Of course, as this summer and this comic-book convention have unfolded, it has become clear that no one is Superman anymore. Perhaps, says "Watchmen" director Zack Snyder, Superman is gone for good.

"They asked me to direct a Superman movie, and I said no," Snyder says. "He's a tricky one nowadays, isn't he? He's the king daddy of all comic-book heroes, but I'm just not sure how you sell that kind of earnestness to a sophisticated audience anymore."

So studios are selling everything else, including bitter themes and obscure heroes.

Consider the summer slate. Few read the comic book "Wanted," but Universal turned the violent, R-rated adaptation of the assassins' story into a $100 million blockbuster. "The Dark Knight" bordered on R-rated violence and became the biggest opener of all time. "Iron Man" cast a former drug abuser in the lead role and received praise from all corners.

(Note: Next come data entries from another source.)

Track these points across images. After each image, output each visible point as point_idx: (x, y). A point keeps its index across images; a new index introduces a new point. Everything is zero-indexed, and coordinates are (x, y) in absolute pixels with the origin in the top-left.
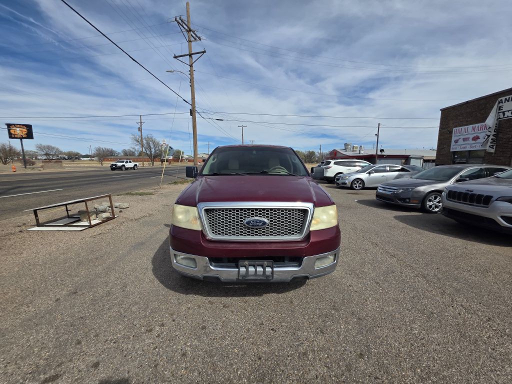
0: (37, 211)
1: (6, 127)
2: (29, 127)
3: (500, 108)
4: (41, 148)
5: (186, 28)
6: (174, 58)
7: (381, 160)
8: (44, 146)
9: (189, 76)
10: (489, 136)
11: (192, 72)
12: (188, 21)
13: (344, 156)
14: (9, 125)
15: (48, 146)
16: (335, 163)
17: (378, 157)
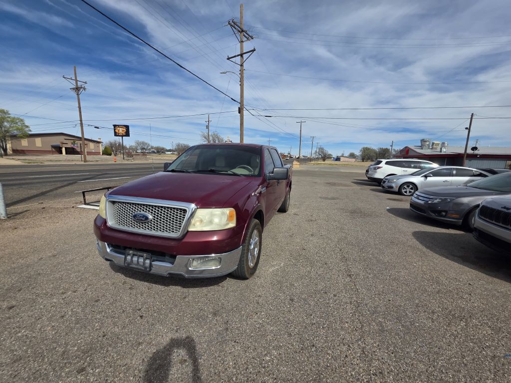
0: (85, 193)
1: (113, 127)
2: (127, 127)
4: (138, 143)
5: (239, 29)
6: (228, 59)
7: (472, 161)
8: (140, 142)
9: (240, 76)
11: (242, 72)
12: (241, 23)
13: (418, 154)
14: (115, 126)
15: (143, 142)
16: (387, 163)
17: (467, 157)
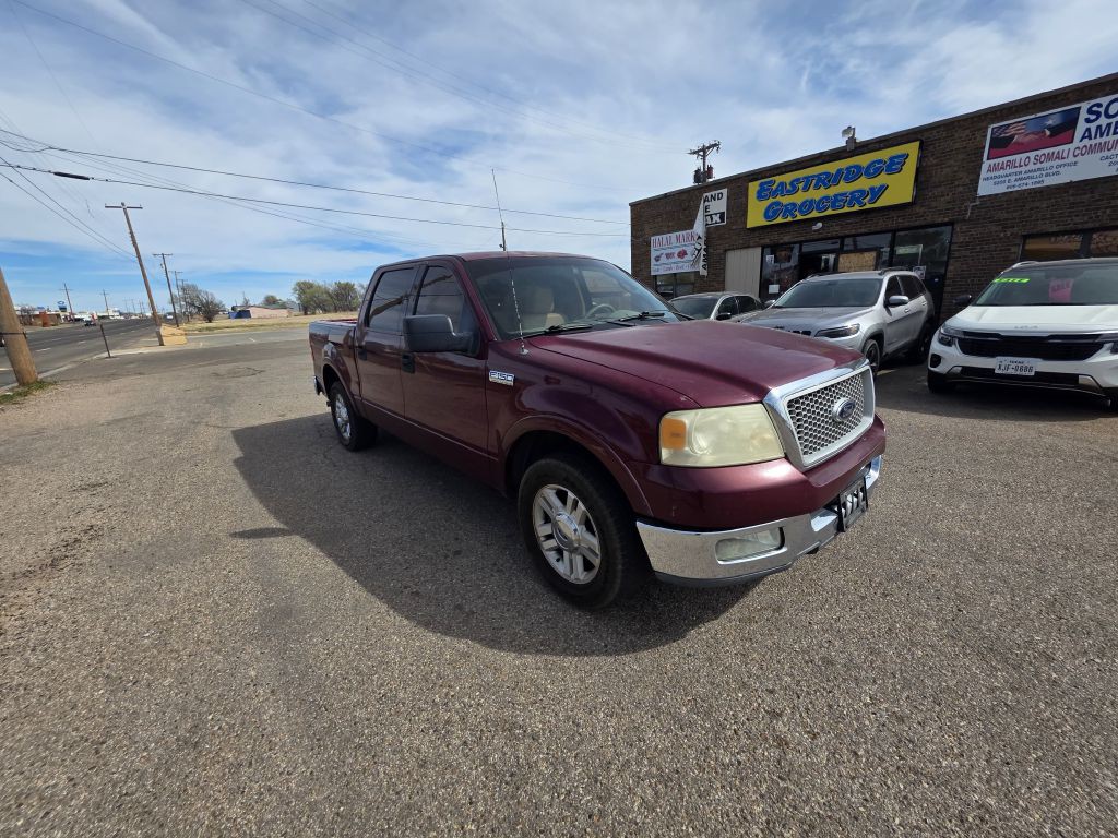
3: (706, 209)
10: (699, 251)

"We're casting people not for their names but for their acting ability, even if they're not the obvious choice," says Kevin Feige, president of Marvel Studios. "Sometimes, the least obvious is the best choice."

More obscurity is on the way. Despite a middling box-office performance of $33 million the first time out in 2004, "Punisher: War Zone" re-emerges Dec. 5, with Ray Stevenson as the killing machine. Ray Park, best known as the villain Darth Maul, gets his own comic-book movie in "Iron Fist," coming later this year. Recognize Gabriel Macht? Bone up, because he's in the title role of "The Spirit," a comic-book adaptation out Christmas Day.

"I love what's happening," says Frank Miller, a longtime comic author and director of "The Spirit," who has tried for years to get less mainstream comics onto the big screen. "It's about time our day has come. It just takes studios awhile to see what kind of true art lies in comic books."

Kevin Smith, who owns comic-book stores, writes his own comics and weaves comic-book elements into his films, says the well is endless, at least for now.

"It took Westerns about 30 years to run dry," he says. "I'd say we have at least that long, because there are so many stories ... to choose from. And, unlike Westerns, they say something about modern-day life."